Periodic Reporting for period 3 - SYMBIOSYS (Symbolic Analysis of Temporal and Functional Behavior of Networked Systems)
Reporting period: 2018-08-01 to 2020-01-31
The combination of the benefits of model checking (rigorous exploration) and of dynamic software testing (analyzing real systems’ code) represents a quantum leap in the field of networked systems analysis. Orthogonal to and complementing formal model-based approaches, which target the design of reliable systems on an abstract (model-) level, we also address system- and implementation-level aspects of (typically heterogeneous) implementations that interact via unpredictable networks. To achieve this, we introduce the fundamentally new approaches Symbolic Distributed Execution (SDE), Symbolic Temporal Execution (STE) and their symbiosis (SDTE). This is a breakthrough in the symbolic analysis of real systems and significantly widens the scope of SE to new analysis domains.
1. As Symbolic Execution as well as the proposed SDTE are based on Satisfiability Modulo Theories (SMT) constraint solvers, we have evaluated possible improvements. We have especially looked at the integration points where Symbolic Execution comes into contact with the SMT solver, as our main competences are found in Symbolic Execution rather than core SMT solving research. While our successes in this area have not been published in the period covered by this report, results are currently under peer-review which are based upon the work performed therein. In fact, we have also presented additional advances during the 1st International KLEE Workshop on Symbolic Execution, which took place shortly after the end of the period reviewed in this report.
2. Performance of the discrete event simulation that will be integrated with the Symbolic Distributed Execution to perform temporal advances. Our current prototype has benefitted from our venues in this area, as we became able to develop a very fine-grained modularization, which in turn enables the SDE component to defer any forks for as long as possible, and even eschew them as much as possible. We are proud to say that our published contributions in this area have won multiple awards.

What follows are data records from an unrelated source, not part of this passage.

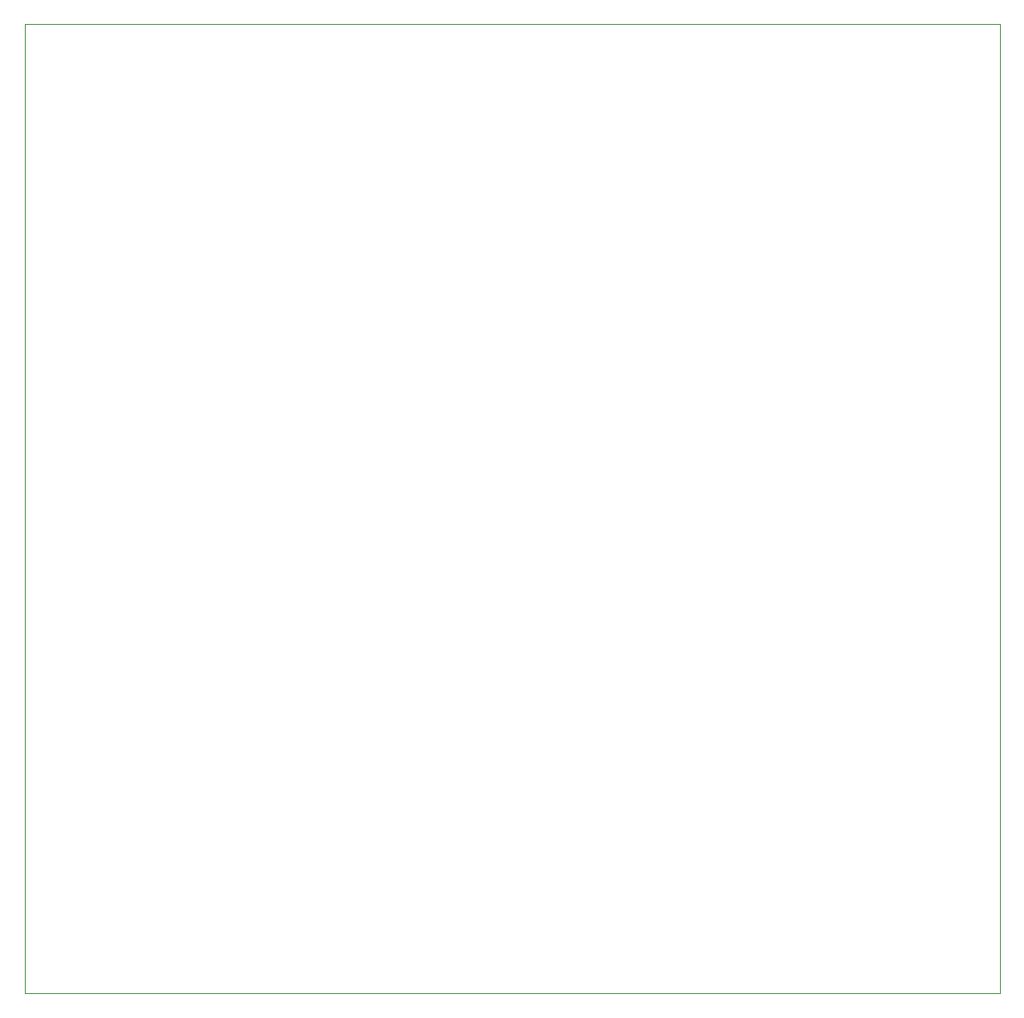
<source format=gm1>
G04 #@! TF.GenerationSoftware,KiCad,Pcbnew,(5.1.5)-3*
G04 #@! TF.CreationDate,2020-12-04T16:21:17+08:00*
G04 #@! TF.ProjectId,switch breakout,73776974-6368-4206-9272-65616b6f7574,rev?*
G04 #@! TF.SameCoordinates,Original*
G04 #@! TF.FileFunction,Profile,NP*
%FSLAX46Y46*%
G04 Gerber Fmt 4.6, Leading zero omitted, Abs format (unit mm)*
G04 Created by KiCad (PCBNEW (5.1.5)-3) date 2020-12-04 16:21:17*
%MOMM*%
%LPD*%
G04 APERTURE LIST*
%ADD10C,0.050000*%
G04 APERTURE END LIST*
D10*
X14415139Y-111537136D02*
X110679841Y-111537168D01*
X14414783Y-92996111D02*
X14415139Y-111537136D01*
X110679841Y-111537168D02*
X110679999Y-92996251D01*
X14414783Y-54388111D02*
X14414783Y-73723861D01*
X110679999Y-92996251D02*
X110679999Y-73724001D01*
X110679999Y-73724001D02*
X110679999Y-54388251D01*
X14414783Y-73723861D02*
X14414783Y-92996111D01*
X110679999Y-35116001D02*
X110679999Y-15780251D01*
X110679999Y-15780251D02*
X52386999Y-15780251D01*
X110679999Y-54388251D02*
X110679999Y-35116001D01*
X14414783Y-35115861D02*
X14414783Y-54388111D01*
X52386999Y-15780251D02*
X33845783Y-15780111D01*
X33845783Y-15780111D02*
X14414783Y-15780111D01*
X14414783Y-15780111D02*
X14414783Y-35115861D01*
M02*

</source>
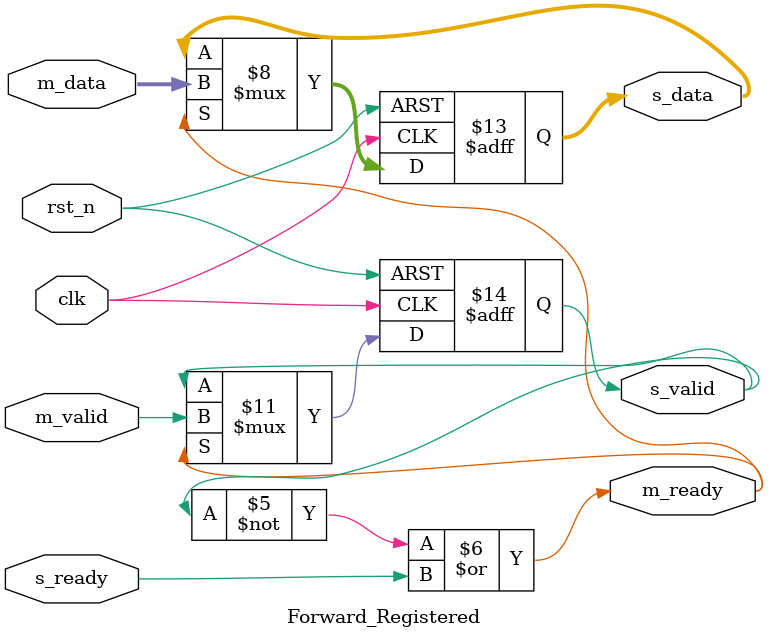
<source format=v>
module Forward_Registered #( parameter WIDTH = 8)(
	input clk,
	input rst_n,
	input m_valid,
	input [WIDTH-1:0] m_data,
	output m_ready,
	output reg s_valid,
	output reg [WIDTH-1:0] s_data,
	input s_ready
	);
		
	always @(posedge clk or negedge rst_n) begin
		if (!rst_n) begin
			s_valid <= 1'b0;
		end
		else if(m_ready) begin
			s_valid <= m_valid;
		end
		else begin
			s_valid <= s_valid;
		end
	end

	always @(posedge clk or negedge rst_n) begin
		if (!rst_n) begin
			s_data <= {WIDTH{1'b0}};
		end
		else if(m_ready) begin
			s_data <= m_data;
		end
		else begin
			s_data <= s_data;
		end
	end
	
	assign m_ready = ~s_valid | s_ready;
endmodule 
</source>
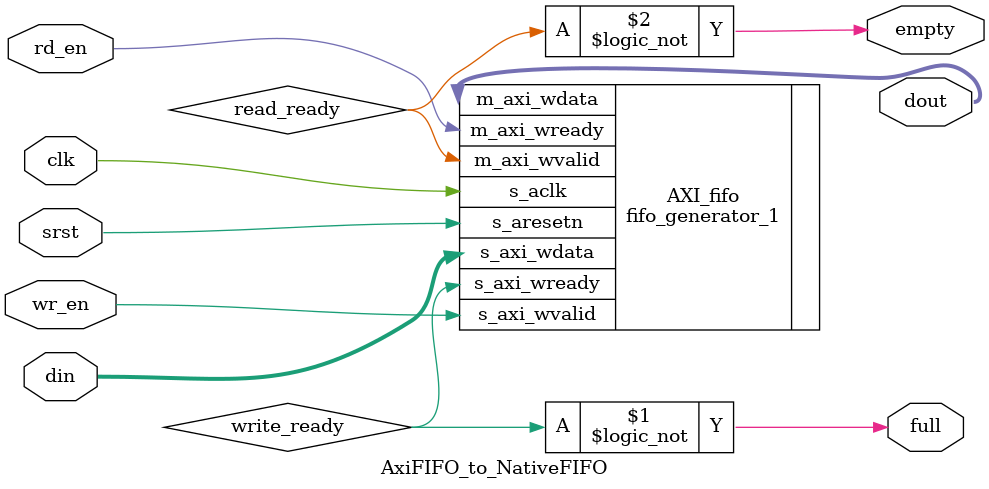
<source format=sv>
`timescale 1ns / 1ps


module AxiFIFO_to_NativeFIFO(
input wire  clk, 
input wire wr_en, 
input wire rd_en,
input wire srst,
input wire [63:0] din,
output wire empty, 
output wire full,
output wire [63:0] dout
);
 

  fifo_generator_1 AXI_fifo(
     .s_aclk(clk),
     .s_aresetn(srst),
     .s_axi_wdata(din),
     .s_axi_wvalid(wr_en),
     .s_axi_wready(write_ready),
    
     .m_axi_wdata(dout),
     .m_axi_wvalid(read_ready),
     .m_axi_wready(rd_en)
   );
   
assign full  = !write_ready;
assign empty = !read_ready; 

endmodule
</source>
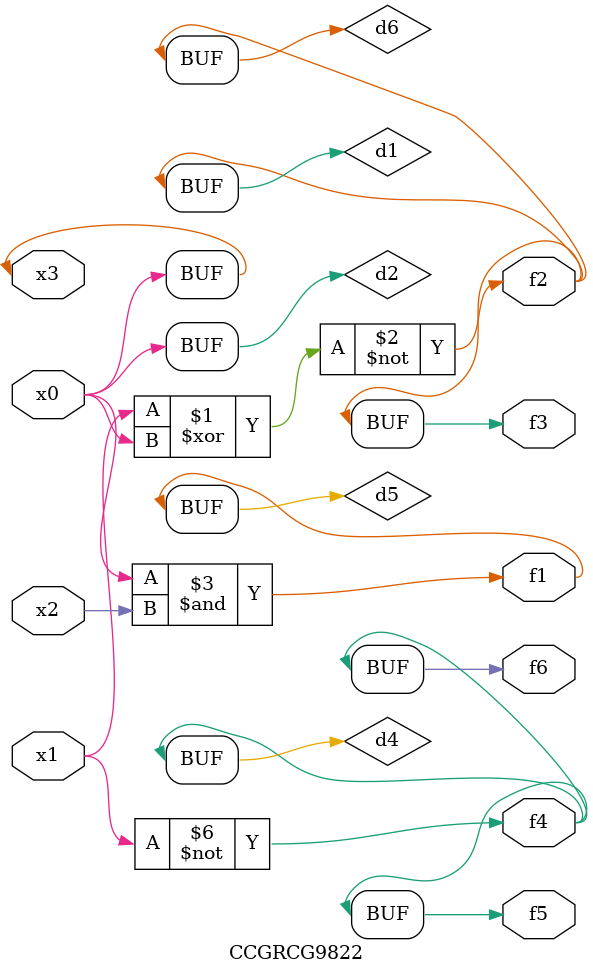
<source format=v>
module CCGRCG9822(
	input x0, x1, x2, x3,
	output f1, f2, f3, f4, f5, f6
);

	wire d1, d2, d3, d4, d5, d6;

	xnor (d1, x1, x3);
	buf (d2, x0, x3);
	nand (d3, x0, x2);
	not (d4, x1);
	nand (d5, d3);
	or (d6, d1);
	assign f1 = d5;
	assign f2 = d6;
	assign f3 = d6;
	assign f4 = d4;
	assign f5 = d4;
	assign f6 = d4;
endmodule

</source>
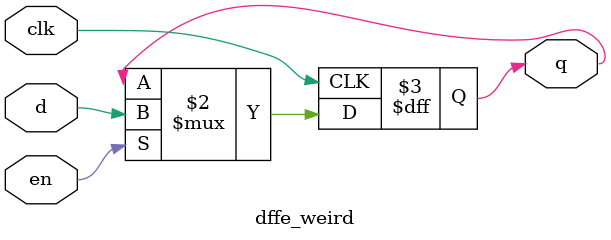
<source format=v>
module dffe_weird (
    input  clk,
    input  d,
    input  en,
    output reg q
);
    always @(posedge clk) begin
        q <= en ? d : q;
    end

endmodule
</source>
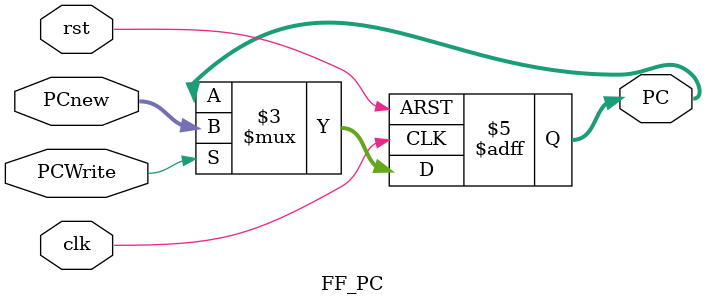
<source format=v>
module FF_PC(input clk, rst, PCWrite, input [7:0] PCnew, output reg [7:0] PC);

always @(posedge clk or negedge rst) begin
		if (!rst) begin
			PC <= 8'b00000000;
			end
		else if (PCWrite) begin
			PC <= PCnew;
			end
		end
endmodule

</source>
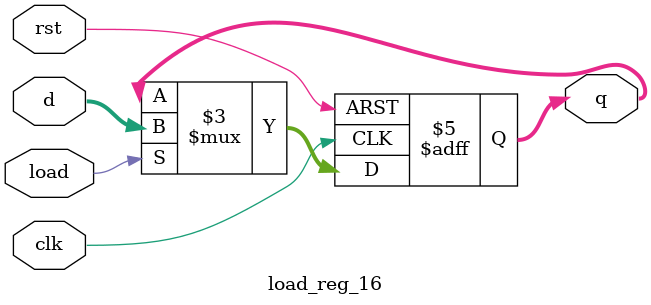
<source format=v>
`timescale 1ns / 1ps
module load_reg_16(clk, rst, load, d, q);
    input             clk, rst, load;
    input      [15:0]              d;
    output reg [15:0]              q;

    always @ (posedge clk, posedge rst)
        if   (rst)     q <= 16'b0;
        else if (load) q <=     d;
        else           q <=     q;

endmodule

</source>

3. Advances in the basic Symbolic Execution technology underlying SDTE. These advances are in fact twofold: Firstly, we performed work on improving the performance of the Symbolic Execution engine itself. Again, by improving the performance in parts of the engine that are especially exercised by SDTE, we can create a basis that is able to support SDTE to a greater degree than would be possible without. For example, we have worked on the support of state merging, a technique to reduce path explosion, in the KLEE Symbolic Execution engine that our SDTE prototype is built upon. Secondly, we have considered which features are missing from contemporary Symbolic Execution engines, and have, e.g. published an award-winning paper that discusses providing floating-point number support for Symbolic Execution.
Another problem of Symbolic Execution that becomes especially important with the extension to networked systems (SDE) is that of infinite loops. As Symbolic Execution is a dynamic analysis, its computational complexity depends on the program under test, which causes infinite loops in the target program – such as those commonly occurring in servers – to also have infinite analysis time. We worked on a technique that enables us to detect violations of program liveness with Symbolic Execution or SDE. This work was accepted to one of the premier conferences in the area of software engineering, verification and testing, the 30th International Conference on Computer Aided Verification (CAV’18).
4. While this first period has necessarily begun by exploring and improving the foundation of our work, we have of course also worked on our SDTE technique. We have made significant advances at integrating STE into our SDE prototype. As of the end of scientific period one, we can analyze (still very simple) distributed programs. We were able to integrate the two techniques in a manner that leaves us hopeful to achieve the necessary performance to analyze real-world programs by the end of the SYMBIOSYS project.